The couple still golfs regularly, and de Tagyos does Pilates, hikes and walks on the beach. Still, her plan for leisurely days of R&R didn’t last long.

Wanting to learn more about gardens, she became a docent for the Santa Barbara Botanic Garden. She also was active in the Assistance League of Santa Barbara for about five years, putting her impressive strategic management skills to work there, as well as with the Women’s Fund of Santa Barbara, where she currently chairs the steering committee.

Both Assistance League and the Women’s Fund are run by volunteers, she notes.

“An organization that is able to be as successful and sustain itself so well without paid staff, to me is an amazing thing,” she said. “When I was head of the AT&T Foundation, we had a lot of people who came to us to get money for volunteer programs (but) very few seemed to be well-managed with good training, giving people a real sense of purpose.”

While working with the Assistance League’s Fostering Friends program, de Tagyos developed an interest in improving foster care.

“It brought community leaders working in foster care together to talk about various issues, and one of them was housing for emancipated foster youth,” she said of youth who age out of the foster care system when they turn 18. “It’s there that I met a number of people who were doing that work and, in particular, Wendy Read.

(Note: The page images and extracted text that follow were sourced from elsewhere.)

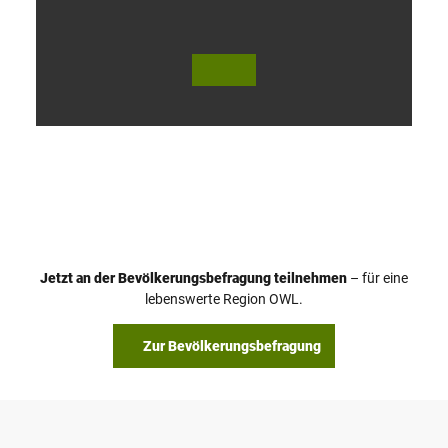
V
i
d
e
o
Jetzt an der Bevölkerungsbefragung teilnehmen
– für eine
a
© Teutoburger Wald Tourismus / P. Gawandtka
© T. Goedeck
lebenswerte Region OWL.
b
s
Zur Bevölkerungsbefragung
p
i
e
l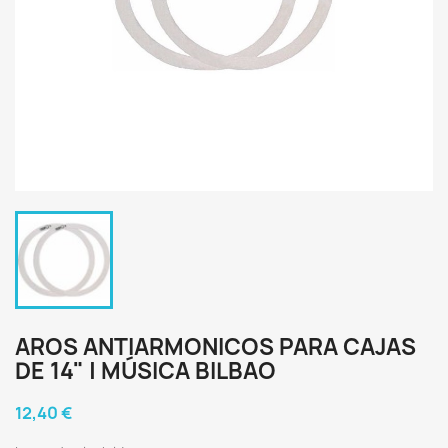
AROS ANTIARMONICOS PARA CAJAS
DE 14" | MÚSICA BILBAO
12,40 €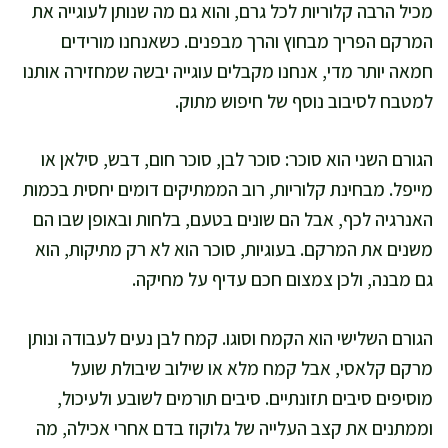
מכיל הרבה קלוריות לכל גרם, והוא גם מה שנותן לעוגייה את
המרקם הפריך מבחוץ והרך מבפנים. כשאנחנו מורידים
חמאה יותר מדי, אנחנו מקבלים עוגייה יבשה שמחזירה אותנו
למטבח לסיבוב נוסף של חיפוש מתוק.
הגורם השני הוא סוכר: סוכר לבן, סוכר חום, דבש, סילאן או
מייפל. מבחינת קלוריות, רוב הממתיקים דומים יחסית בכמות
האנרגיה לכף, אבל הם שונים בטעם, בלחות ובאופן שבו הם
משנים את המרקם. בעוגיות, סוכר הוא לא רק מתיקות, הוא
גם מבנה, ולכן צמצום חכם עדיף על מחיקה.
הגורם השלישי הוא הקמח וסוגו. קמח לבן נעים לעבודה ונותן
מרקם קלאסי, אבל קמח מלא או שילוב שיבולת שועל
מוסיפים סיבים תזונתיים. סיבים תורמים לשובע ולעיכול,
וממתנים את קצב העלייה של גלוקוז בדם אחרי אכילה, מה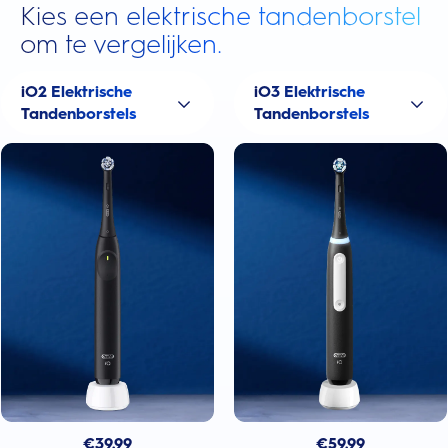
Kies een elektrische tandenborstel
om te vergelijken.
iO2 Elektrische
iO3 Elektrische
Tandenborstels
Tandenborstels
€
39.99
€
59.99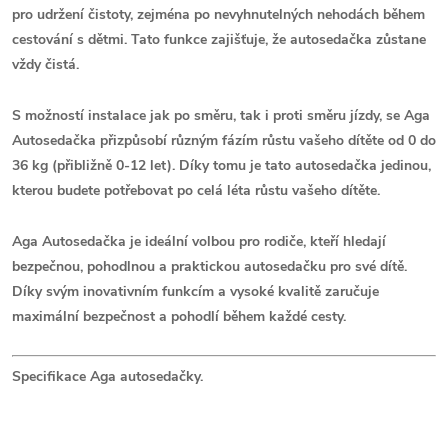
pro udržení čistoty, zejména po nevyhnutelných nehodách během
cestování s dětmi. Tato funkce zajišťuje, že autosedačka zůstane
vždy čistá.
S možností instalace jak po směru, tak i proti směru jízdy, se Aga
Autosedačka přizpůsobí různým fázím růstu vašeho dítěte od 0 do
36 kg (přibližně 0-12 let). Díky tomu je tato autosedačka jedinou,
kterou budete potřebovat po celá léta růstu vašeho dítěte.
Aga Autosedačka je ideální volbou pro rodiče, kteří hledají
bezpečnou, pohodlnou a praktickou autosedačku pro své dítě.
Díky svým inovativním funkcím a vysoké kvalitě zaručuje
maximální bezpečnost a pohodlí během každé cesty.
Specifikace Aga autosedačky.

After a while, Wendy asked me to be on her board (for) the Children’s Project Academy Foundation.”

De Tagyos now serves as secretary of the Children’s Project, which is committed to building a residential charter school for foster teens in Santa Barbara County.

“We have our charter petition approved from the Santa Barbara County Board of Education,” she said. “We have 114 acres of land in Los Alamos that we bought a couple of years ago. We have the campus design ready to start through the development process.

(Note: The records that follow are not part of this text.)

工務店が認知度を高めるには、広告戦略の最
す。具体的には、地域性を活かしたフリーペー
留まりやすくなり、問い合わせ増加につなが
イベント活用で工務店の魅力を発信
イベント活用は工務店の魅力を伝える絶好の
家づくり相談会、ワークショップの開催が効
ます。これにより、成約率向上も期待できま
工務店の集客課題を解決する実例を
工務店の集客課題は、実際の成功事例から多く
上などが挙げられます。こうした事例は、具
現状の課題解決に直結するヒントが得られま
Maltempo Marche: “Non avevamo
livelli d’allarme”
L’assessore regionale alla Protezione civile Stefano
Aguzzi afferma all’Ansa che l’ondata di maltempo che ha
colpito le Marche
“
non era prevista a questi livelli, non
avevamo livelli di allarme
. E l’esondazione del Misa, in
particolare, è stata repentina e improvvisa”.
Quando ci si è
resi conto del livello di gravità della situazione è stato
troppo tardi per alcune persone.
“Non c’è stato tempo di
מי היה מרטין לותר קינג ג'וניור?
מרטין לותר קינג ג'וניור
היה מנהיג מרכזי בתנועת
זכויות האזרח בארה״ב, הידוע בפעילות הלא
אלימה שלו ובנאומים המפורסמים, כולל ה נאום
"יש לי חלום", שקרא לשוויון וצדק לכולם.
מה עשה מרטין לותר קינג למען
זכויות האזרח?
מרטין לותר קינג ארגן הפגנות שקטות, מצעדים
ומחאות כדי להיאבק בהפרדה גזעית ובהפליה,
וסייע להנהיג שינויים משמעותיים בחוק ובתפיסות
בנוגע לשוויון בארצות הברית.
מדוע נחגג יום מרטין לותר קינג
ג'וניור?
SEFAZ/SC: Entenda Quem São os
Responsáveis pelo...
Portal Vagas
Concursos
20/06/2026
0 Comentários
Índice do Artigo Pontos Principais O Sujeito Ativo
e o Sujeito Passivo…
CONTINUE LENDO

“We’re at a critical point where we need to raise $38 million … We have done this with one paid staff member and a small board of 10 people, and we’re at a point where we have to consider how to increase our capacity.”

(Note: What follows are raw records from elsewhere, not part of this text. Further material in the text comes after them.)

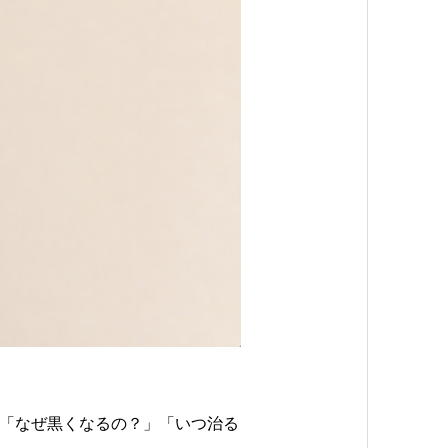
「なぜ黒くなるの？」「いつ治る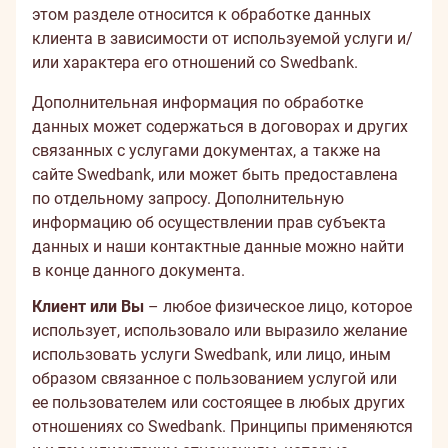
этом разделе относится к обработке данных
клиента в зависимости от используемой услуги и/
или характера его отношений со Swedbank.
Дополнительная информация по обработке
данных может содержаться в договорах и других
связанных с услугами документах, а также на
сайте Swedbank, или может быть предоставлена
по отдельному запросу. Дополнительную
информацию об осуществлении прав субъекта
данных и наши контактные данные можно найти
в конце данного документа.
Клиент или Вы
– любое физическое лицо, которое
использует, использовало или выразило желание
использовать услуги Swedbank, или лицо, иным
образом связанное с пользованием услугой или
ее пользователем или состоящее в любых других
отношениях со Swedbank. Принципы применяются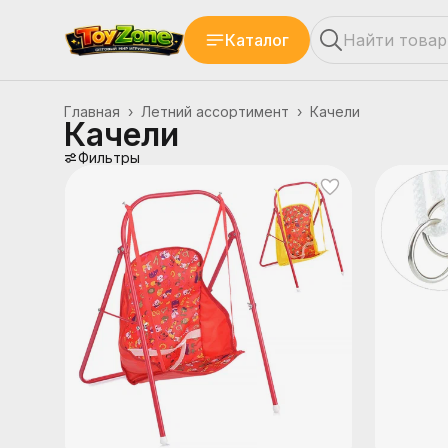
Каталог
Главная
›
Летний ассортимент
›
Качели
Качели
Фильтры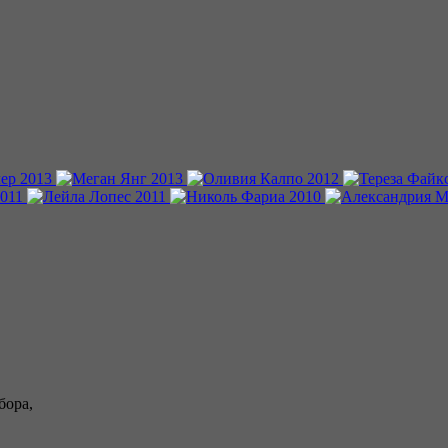
бора,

Her passion and knowledge about foster youth are evident.

“Children in foster care, particularly in the teen years, move so often from foster home to group home to foster home to perhaps back with biological parents,” de Tagyos said. “But the moves are frequent and the school is often changed so there is no stability, and at that age it is such a fragile time. It’s no wonder that 50 percent (of foster youth) don’t graduate from high school and 40 percent to 50 percent end up homeless.

“When I was 18, I wasn’t ready to be on my own, for heaven’s sake, and I came from an incredibly loving family. So I don’t know what would happen if you feel that you’ve been let down a lot by adults, and what that does to your sense of self and how you want to succeed in life.”

De Tagyos is also a member of the Santa Barbara Foundation’s Philanthropic Services Committee and a mentor for the Katherine Harvey Fellows program. It’s no wonder that in 2010, the Junior League of Santa Barbara named her its Woman of the Year.

When she’s not busy with her volunteer work, de Tagyos dotes on her four grandchildren.

“I actually have no children,” she explained. “My husband has three grown children and when he and I met the boys were teenagers. So I really have had the pleasure of having them in my life and they’ve been fabulous kids. … I was an only child so my experience with family is very tiny and calm and organized. I love the frenetic pace of a larger family.

“Never having had young children, it’s been an experience to learn how to be a grandma. I had to learn how to do diapers and become comfortable that I wasn’t going to break them or harm them in some way. I give a lot of credit to my daughters-in-laws for trusting me,” she laughed. “They trained me and trusted me so I think it’s worked well.”